═══ Extraits de données

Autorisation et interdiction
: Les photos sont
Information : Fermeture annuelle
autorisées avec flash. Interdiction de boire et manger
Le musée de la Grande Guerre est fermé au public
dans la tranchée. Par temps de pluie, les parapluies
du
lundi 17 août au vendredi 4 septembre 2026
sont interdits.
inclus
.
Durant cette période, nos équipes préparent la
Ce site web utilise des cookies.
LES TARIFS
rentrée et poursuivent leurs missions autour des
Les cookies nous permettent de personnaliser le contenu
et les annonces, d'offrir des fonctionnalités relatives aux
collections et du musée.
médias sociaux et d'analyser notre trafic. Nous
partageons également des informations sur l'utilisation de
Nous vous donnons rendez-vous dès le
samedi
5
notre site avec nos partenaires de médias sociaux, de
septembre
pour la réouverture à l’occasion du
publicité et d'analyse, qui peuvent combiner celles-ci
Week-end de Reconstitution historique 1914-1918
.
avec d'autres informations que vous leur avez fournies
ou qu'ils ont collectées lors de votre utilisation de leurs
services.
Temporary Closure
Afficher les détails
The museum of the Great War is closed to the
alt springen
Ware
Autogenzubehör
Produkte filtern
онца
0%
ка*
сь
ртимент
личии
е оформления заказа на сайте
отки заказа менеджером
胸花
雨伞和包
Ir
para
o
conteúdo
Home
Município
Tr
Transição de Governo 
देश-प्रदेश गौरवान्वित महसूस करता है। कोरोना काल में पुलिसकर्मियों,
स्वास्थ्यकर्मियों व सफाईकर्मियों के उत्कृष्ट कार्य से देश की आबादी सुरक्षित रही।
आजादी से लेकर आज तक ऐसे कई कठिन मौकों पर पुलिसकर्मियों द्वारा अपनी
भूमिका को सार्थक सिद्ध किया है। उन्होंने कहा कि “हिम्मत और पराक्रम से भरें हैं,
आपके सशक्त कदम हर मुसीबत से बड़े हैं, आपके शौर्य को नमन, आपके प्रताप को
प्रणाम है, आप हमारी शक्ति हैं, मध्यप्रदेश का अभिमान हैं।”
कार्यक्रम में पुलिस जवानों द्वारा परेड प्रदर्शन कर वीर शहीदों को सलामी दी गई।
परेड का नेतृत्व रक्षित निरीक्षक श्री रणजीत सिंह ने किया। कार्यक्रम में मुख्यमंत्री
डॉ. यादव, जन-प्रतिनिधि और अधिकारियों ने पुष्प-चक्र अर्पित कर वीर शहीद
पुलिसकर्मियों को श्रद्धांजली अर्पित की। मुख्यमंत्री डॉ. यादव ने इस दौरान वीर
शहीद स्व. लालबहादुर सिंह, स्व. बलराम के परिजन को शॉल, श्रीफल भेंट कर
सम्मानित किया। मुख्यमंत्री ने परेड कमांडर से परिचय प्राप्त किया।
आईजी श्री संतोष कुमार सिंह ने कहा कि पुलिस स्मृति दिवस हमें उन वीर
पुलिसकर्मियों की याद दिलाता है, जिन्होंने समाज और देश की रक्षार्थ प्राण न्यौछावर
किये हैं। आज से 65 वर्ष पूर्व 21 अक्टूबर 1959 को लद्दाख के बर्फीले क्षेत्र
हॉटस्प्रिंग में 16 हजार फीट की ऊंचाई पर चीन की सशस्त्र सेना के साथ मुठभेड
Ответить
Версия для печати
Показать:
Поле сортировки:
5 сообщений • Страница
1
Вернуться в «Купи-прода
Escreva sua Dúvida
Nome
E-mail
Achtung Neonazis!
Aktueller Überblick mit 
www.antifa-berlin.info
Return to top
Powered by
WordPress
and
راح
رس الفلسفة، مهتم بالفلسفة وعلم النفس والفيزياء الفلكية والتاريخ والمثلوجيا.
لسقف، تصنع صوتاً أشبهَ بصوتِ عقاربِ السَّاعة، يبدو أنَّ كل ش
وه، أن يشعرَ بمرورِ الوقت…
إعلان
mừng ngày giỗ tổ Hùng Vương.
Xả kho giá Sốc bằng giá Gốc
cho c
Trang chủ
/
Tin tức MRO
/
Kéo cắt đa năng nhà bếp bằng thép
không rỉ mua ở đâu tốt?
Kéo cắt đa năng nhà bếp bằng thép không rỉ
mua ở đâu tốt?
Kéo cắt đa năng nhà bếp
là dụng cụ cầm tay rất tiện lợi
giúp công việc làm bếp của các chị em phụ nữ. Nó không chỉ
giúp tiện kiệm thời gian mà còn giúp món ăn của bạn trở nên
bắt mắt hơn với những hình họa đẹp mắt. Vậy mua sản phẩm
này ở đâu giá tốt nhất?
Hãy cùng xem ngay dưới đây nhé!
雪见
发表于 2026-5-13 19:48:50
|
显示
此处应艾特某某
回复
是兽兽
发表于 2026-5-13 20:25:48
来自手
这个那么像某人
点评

══════

▶ _Exercice à faire_
Rassemblez toutes les lignes ci-dessus qui contiennent le mot « thép » et recopiez-les.

▶ _Réponse proposée_
Kéo cắt đa năng nhà bếp bằng thép
Kéo cắt đa năng nhà bếp bằng thép không rỉ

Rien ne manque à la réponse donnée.